**Passage provided:**
Well, in 2011, my care-giving days came to an end because my Grandma moved to a nursing home. I moved to Sperry to live with my friend Michelle and her family. My main question was, What do I do now God? I no longer had to get people dressed or fix meals or pay their bills, or keep them entertained. What do I do now, God? I had fun for a while. Going to eat, going shopping, going to concerts. The Oakley’s were very good to me. I saw Grandma every Friday, but I felt guilty because she was in a nursing home while I enjoyed myself. I grew bored very quickly. Having fun was great, but I wanted to contribute to society a little more. After thinking about it, I couldn’t stop helping people. I felt a little lost not having anybody to help. (I mean, I helped Michelle and her Mom around the house, but I did such a good job “helping” that Deanna couldn’t find any of her kitchen utensils after a while.
Enter, The Little Lighthouse in Tulsa. I felt that this was an excellent place to volunteer my time. So, two days a week, Michelle and I drove to Tulsa to help kids that couldn’t help themselves. There were 8 students in the classroom I was in, each with varying degrees of disability. I LOVED it! I loved watching the children learn and grow in God’s word. None of the kids let their disabilities hold them back, and they did everything teachers asked of them with smiles on their faces. I knew right then and there, that God had called me to be a full time volunteer. Sadly, my time at LLH came to an end when I moved to Skiatook in 2013 However, it only took me a month to find something that I loved doing once again, and it was within walking distance.

**What the task requires:** Can you continue the personal account of finding volunteer work after caregiving ended, picking up right after its final sentence?

[Collected data entries]
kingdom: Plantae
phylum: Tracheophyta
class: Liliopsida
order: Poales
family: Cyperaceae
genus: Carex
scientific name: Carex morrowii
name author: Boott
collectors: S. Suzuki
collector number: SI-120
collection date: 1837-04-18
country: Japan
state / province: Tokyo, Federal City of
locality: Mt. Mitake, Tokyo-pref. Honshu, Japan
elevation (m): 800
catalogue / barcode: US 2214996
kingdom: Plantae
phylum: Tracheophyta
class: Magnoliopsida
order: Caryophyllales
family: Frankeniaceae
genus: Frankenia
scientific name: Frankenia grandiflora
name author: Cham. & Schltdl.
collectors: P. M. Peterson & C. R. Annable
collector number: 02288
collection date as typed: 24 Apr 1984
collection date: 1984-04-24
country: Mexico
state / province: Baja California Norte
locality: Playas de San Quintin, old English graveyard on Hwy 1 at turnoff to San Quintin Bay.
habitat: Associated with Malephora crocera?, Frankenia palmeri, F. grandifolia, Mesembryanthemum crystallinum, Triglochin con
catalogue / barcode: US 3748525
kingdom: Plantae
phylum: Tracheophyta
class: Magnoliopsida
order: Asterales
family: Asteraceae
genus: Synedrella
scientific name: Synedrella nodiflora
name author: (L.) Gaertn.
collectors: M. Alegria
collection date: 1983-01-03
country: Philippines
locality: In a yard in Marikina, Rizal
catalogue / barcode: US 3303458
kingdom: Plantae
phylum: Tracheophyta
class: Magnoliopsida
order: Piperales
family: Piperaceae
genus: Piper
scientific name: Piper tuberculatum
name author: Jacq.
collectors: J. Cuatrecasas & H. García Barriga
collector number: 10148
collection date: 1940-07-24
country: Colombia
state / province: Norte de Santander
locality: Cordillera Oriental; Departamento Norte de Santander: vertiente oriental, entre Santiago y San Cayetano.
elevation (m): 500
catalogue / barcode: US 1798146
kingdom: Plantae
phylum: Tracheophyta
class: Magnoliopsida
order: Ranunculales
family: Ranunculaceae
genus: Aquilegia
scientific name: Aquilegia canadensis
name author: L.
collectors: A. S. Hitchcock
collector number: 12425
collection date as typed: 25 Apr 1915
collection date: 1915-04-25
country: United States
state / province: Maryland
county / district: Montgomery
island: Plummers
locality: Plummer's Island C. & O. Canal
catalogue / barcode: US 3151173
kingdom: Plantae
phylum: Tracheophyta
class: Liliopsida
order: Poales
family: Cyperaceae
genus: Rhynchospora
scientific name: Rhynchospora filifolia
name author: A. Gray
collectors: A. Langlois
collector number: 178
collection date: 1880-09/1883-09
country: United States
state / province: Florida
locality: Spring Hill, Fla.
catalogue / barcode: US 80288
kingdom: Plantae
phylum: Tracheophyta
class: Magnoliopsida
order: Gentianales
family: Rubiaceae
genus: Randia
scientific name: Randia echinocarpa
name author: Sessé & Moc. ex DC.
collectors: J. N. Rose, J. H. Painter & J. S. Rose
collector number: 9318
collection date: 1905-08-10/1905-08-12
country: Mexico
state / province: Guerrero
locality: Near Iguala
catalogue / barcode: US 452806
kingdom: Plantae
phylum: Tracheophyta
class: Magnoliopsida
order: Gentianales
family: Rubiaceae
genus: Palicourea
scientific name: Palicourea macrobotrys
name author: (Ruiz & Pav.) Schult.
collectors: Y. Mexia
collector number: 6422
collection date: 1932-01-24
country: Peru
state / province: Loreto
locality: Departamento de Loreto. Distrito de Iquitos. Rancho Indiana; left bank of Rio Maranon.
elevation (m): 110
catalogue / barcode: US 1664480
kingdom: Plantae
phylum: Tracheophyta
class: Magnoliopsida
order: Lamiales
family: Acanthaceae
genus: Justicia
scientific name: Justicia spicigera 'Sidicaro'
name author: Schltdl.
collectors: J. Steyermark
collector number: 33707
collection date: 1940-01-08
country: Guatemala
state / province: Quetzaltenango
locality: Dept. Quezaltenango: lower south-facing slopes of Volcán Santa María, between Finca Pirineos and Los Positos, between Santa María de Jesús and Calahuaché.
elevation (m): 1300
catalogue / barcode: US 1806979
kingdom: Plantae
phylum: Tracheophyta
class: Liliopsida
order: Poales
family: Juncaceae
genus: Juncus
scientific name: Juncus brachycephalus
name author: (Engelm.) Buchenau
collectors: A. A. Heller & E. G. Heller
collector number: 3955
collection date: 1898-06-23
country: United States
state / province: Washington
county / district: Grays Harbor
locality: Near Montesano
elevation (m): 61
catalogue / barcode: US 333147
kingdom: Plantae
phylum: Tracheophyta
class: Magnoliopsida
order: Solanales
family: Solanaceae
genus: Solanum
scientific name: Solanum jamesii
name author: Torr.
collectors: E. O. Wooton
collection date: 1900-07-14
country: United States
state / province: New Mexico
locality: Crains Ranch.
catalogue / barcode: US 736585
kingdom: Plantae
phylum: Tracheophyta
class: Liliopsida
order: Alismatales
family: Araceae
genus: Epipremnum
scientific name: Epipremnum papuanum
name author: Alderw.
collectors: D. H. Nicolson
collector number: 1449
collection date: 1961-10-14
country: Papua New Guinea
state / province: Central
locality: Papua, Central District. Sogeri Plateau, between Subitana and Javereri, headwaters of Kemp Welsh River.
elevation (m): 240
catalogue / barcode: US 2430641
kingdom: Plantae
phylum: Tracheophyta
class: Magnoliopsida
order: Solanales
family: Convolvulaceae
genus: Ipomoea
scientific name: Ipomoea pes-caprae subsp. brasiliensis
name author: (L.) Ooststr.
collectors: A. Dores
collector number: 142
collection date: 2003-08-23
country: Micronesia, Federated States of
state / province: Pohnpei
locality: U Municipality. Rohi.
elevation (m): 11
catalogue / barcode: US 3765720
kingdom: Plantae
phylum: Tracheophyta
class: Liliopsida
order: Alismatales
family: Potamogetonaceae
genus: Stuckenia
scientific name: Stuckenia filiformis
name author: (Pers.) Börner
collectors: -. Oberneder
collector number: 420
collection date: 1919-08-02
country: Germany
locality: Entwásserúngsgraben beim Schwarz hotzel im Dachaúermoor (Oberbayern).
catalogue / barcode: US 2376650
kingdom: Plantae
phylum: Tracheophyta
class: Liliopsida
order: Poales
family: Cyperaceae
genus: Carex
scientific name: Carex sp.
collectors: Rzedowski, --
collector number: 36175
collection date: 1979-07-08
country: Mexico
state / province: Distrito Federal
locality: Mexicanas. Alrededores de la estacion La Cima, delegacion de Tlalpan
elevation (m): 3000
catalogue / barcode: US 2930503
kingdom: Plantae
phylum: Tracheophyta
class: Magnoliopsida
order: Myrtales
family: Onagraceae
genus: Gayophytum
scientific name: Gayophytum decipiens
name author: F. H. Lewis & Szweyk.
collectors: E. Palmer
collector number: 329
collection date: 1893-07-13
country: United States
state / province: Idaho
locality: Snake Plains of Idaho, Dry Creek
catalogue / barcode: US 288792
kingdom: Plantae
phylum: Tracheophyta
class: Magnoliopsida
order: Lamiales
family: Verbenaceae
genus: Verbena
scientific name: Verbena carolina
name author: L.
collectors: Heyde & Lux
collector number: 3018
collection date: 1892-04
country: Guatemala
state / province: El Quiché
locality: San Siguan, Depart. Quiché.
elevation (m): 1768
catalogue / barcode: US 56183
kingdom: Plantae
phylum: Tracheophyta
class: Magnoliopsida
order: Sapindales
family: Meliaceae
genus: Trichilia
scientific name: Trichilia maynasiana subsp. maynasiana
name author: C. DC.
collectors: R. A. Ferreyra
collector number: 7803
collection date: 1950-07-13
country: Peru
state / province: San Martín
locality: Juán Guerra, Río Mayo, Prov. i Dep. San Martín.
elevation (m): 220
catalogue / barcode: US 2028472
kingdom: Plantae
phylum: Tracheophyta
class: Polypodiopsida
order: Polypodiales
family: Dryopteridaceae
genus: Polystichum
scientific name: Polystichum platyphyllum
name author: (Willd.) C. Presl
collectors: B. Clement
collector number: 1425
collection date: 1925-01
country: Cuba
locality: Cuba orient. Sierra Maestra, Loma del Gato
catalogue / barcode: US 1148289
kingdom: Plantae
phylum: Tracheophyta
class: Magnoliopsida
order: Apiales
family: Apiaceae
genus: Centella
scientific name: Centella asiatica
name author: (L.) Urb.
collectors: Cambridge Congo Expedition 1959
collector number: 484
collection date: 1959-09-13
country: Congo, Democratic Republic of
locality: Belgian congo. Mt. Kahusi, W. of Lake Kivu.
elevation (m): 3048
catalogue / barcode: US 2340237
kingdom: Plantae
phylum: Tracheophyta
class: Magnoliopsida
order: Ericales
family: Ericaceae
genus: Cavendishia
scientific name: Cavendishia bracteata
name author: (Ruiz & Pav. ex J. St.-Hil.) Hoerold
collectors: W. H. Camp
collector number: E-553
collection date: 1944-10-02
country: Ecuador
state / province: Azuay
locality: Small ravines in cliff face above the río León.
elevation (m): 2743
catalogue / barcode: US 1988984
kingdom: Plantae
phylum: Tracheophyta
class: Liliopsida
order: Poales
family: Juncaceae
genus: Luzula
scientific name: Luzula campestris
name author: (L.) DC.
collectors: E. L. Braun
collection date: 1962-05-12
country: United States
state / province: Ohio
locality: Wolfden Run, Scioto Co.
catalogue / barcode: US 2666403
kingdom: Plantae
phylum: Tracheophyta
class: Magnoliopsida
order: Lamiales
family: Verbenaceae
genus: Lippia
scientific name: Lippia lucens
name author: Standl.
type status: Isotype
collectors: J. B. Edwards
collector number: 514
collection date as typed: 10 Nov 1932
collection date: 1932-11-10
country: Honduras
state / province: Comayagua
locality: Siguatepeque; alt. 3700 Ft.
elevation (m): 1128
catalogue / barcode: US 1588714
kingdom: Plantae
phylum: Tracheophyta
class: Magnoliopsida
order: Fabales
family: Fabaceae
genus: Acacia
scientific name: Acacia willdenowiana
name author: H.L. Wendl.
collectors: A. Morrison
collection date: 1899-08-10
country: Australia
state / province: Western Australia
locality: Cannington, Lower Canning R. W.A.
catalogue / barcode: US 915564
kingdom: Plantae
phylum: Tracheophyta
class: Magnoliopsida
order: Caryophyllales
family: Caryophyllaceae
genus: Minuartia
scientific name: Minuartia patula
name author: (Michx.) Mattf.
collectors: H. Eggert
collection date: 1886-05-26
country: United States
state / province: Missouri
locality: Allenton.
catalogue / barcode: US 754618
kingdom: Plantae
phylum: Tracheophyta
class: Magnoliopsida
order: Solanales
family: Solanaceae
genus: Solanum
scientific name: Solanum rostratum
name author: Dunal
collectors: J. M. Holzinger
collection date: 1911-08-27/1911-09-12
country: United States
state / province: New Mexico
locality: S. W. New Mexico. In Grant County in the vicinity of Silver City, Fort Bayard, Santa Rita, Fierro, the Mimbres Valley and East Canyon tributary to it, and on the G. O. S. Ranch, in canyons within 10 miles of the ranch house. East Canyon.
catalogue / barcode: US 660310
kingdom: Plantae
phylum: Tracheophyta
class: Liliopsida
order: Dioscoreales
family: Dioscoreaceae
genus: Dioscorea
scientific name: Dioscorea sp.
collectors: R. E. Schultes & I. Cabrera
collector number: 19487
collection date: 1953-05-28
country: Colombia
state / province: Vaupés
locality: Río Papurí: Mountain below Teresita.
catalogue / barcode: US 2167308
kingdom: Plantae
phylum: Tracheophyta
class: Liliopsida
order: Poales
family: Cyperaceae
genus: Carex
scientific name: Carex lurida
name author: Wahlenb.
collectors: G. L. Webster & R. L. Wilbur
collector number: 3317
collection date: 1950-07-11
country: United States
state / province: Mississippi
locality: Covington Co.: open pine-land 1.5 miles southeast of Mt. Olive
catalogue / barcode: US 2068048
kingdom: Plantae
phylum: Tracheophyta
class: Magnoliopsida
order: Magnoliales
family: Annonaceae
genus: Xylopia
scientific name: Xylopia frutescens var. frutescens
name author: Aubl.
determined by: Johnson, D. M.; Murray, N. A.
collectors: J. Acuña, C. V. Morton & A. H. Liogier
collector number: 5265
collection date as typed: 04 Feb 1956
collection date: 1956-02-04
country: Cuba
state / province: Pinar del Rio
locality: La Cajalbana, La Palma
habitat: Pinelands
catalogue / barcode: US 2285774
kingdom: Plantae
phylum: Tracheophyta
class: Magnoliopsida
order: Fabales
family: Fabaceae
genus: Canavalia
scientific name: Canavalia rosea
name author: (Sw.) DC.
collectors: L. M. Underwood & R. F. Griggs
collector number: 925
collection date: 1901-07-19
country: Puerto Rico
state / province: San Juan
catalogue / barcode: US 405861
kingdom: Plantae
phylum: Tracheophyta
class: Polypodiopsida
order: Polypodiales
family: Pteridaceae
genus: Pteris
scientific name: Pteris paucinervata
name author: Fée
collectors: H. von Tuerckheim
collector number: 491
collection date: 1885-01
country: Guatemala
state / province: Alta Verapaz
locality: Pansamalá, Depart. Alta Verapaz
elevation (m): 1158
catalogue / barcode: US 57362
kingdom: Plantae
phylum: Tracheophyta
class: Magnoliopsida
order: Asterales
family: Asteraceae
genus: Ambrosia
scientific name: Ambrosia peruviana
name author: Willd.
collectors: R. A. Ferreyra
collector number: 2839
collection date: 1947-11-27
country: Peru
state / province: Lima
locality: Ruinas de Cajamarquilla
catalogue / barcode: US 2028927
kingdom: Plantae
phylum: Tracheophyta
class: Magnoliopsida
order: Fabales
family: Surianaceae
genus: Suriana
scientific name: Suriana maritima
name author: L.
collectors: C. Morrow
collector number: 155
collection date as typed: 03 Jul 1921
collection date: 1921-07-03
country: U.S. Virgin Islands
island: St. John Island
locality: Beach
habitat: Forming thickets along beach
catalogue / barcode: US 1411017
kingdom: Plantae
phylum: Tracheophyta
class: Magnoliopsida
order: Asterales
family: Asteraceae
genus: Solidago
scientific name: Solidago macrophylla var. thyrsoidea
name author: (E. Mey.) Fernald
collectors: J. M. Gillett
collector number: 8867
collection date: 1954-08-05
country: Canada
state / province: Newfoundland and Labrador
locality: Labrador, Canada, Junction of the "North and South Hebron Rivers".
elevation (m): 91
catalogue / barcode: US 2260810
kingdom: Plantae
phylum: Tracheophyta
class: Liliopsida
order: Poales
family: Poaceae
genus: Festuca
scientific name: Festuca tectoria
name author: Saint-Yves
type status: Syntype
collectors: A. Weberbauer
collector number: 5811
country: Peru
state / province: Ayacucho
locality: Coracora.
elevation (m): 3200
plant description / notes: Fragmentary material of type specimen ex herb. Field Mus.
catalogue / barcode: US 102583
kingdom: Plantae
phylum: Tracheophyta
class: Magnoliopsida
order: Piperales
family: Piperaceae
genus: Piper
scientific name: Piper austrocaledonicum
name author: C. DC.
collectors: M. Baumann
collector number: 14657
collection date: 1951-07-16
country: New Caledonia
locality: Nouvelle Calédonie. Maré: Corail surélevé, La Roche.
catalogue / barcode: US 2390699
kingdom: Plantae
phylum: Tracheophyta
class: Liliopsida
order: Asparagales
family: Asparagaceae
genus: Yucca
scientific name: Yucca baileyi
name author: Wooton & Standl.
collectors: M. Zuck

**Written reply:**
Osage Nation Headstart had never HAD volunteers. In fact, volunteers were almost unheard of. I mean, people are busy, juggling kids, jobs, sports, activities, etc. Who has time to actually HELP others without getting paid? Headstart became my home very quickly. I loved those kids like my own, and could not imagine spending the day away from them. I gradually increased my days from two-to four days a week, and again, the kids brought me absolute joy. The teachers became my friends. We were like sisters. Then, in 2020 my volunteering days came to an end when head start closed their doors. I was absolutely devastated. I knew I could always help at the church, but I wanted something that was just mine. I wanted to continue to make a difference in the lives of children. Did I cry when headstart closed? Yes, I did. I cried buckets for three days straight. But, on Monday, God told me to straighten myself up, and get back to making a difference.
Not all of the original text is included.